Fintech Leader Highlights Why the Habits and Norms Set in a Company’s Earliest Days Shape Its Future More Than Any Strategy That Comes After
TYLER, TX, USA – April 29, 2026 – Sabeer Nelli, CEO of Zil Money, has shared his perspective on one of the most underestimated forces in business building: the culture that forms in a company’s first year. According to Sabeer, the norms, expectations, and behavioral patterns that take root in the early days rarely get replaced – they only get inherited by every team, layer, and leader that follows.
Sabeer notes that most founders pour their energy into product, funding, and growth metrics in the early stages, treating culture as something to formalize later. He points out that this sequencing is one of the more costly assumptions in early-stage company building. By the time a founder decides to address culture deliberately, it has already been decided for them – by the people they hired first, the behaviors they tolerated, and the standards they set or didn’t.
“The culture of a company is not built in an offsite or written in a values document – it is built in the first ten decisions you make about people,” says Sabeer. “Who you hire, who you keep, and what you let slide in year one becomes the operating system everything else runs on.”
He explains that early team members carry an outsized influence not because of their titles but because of their proximity to the founding moment. The way they communicate, resolve disagreement, and hold each other accountable becomes the default mode for everyone hired after them. New employees don’t read culture documents – they watch the people who were there first.

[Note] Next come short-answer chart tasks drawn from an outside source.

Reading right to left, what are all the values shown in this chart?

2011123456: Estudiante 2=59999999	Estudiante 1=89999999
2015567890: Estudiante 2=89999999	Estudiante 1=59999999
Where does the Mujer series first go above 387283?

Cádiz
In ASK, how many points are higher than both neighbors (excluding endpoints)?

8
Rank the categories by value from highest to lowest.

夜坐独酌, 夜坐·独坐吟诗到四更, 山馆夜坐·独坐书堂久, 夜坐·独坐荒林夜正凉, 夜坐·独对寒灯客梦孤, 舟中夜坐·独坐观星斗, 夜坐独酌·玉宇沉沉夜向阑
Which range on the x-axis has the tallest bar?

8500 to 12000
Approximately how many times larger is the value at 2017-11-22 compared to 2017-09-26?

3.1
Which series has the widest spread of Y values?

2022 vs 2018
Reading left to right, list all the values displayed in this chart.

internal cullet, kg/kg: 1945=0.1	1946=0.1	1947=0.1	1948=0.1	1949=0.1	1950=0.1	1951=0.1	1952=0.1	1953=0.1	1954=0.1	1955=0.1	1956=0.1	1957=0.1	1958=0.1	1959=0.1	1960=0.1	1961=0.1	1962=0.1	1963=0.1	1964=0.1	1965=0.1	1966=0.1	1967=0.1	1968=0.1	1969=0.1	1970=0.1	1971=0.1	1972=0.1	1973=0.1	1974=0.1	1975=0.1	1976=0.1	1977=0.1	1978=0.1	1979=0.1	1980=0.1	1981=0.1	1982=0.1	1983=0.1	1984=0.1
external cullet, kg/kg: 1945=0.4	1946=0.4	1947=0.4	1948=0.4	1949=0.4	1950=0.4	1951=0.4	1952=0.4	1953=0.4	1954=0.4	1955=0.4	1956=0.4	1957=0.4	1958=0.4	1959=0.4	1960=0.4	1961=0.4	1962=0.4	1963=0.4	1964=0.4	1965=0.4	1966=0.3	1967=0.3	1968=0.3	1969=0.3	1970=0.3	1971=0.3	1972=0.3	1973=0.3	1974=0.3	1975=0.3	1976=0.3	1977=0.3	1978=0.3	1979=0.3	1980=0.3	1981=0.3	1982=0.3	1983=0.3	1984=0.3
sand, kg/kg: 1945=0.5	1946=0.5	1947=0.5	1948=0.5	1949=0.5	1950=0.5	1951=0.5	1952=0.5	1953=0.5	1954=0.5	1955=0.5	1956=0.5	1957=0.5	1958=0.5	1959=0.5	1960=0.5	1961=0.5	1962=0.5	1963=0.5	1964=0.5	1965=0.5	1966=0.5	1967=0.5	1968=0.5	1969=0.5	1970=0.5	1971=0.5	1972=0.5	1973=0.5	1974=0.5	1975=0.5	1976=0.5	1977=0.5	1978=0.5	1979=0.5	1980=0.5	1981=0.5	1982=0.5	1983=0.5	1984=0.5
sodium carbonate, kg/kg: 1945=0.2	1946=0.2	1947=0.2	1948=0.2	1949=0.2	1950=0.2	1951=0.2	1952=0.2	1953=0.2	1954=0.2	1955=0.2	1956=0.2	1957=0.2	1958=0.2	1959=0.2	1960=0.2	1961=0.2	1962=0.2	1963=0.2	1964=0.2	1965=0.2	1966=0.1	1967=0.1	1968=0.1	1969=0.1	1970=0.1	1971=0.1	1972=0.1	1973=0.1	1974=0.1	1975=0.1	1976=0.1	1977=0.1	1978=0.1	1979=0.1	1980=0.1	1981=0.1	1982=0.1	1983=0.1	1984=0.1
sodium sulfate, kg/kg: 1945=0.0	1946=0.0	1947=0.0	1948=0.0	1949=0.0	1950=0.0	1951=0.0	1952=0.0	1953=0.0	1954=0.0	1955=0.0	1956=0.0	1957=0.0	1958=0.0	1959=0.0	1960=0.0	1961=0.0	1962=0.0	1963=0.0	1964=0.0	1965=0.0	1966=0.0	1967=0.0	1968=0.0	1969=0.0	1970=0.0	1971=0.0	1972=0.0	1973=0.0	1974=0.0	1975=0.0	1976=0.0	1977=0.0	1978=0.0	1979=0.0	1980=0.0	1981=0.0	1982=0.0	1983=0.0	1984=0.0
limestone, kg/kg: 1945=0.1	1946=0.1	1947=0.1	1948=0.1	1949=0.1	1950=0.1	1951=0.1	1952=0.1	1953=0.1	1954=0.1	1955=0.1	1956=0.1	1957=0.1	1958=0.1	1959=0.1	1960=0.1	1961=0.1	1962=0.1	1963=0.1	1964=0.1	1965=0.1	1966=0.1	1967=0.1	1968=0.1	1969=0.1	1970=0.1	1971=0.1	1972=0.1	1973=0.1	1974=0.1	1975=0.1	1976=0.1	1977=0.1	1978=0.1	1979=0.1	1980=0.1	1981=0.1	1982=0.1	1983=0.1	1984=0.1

Sabeer also highlights that founders often underestimate how quickly informal culture calcifies. What begins as a temporary workaround – skipping a difficult conversation, letting a missed deadline pass without comment, prioritizing speed over clarity – can become a deeply embedded norm within months. Undoing it later requires far more effort than establishing the right pattern from the start.
He believes that founders who treat year one as a cultural window – a period with unusually high leverage over long-term norms – tend to build organizations that remain coherent even as they scale. This means being deliberate not just about who joins the team, but about what gets modeled, rewarded, and corrected in plain sight.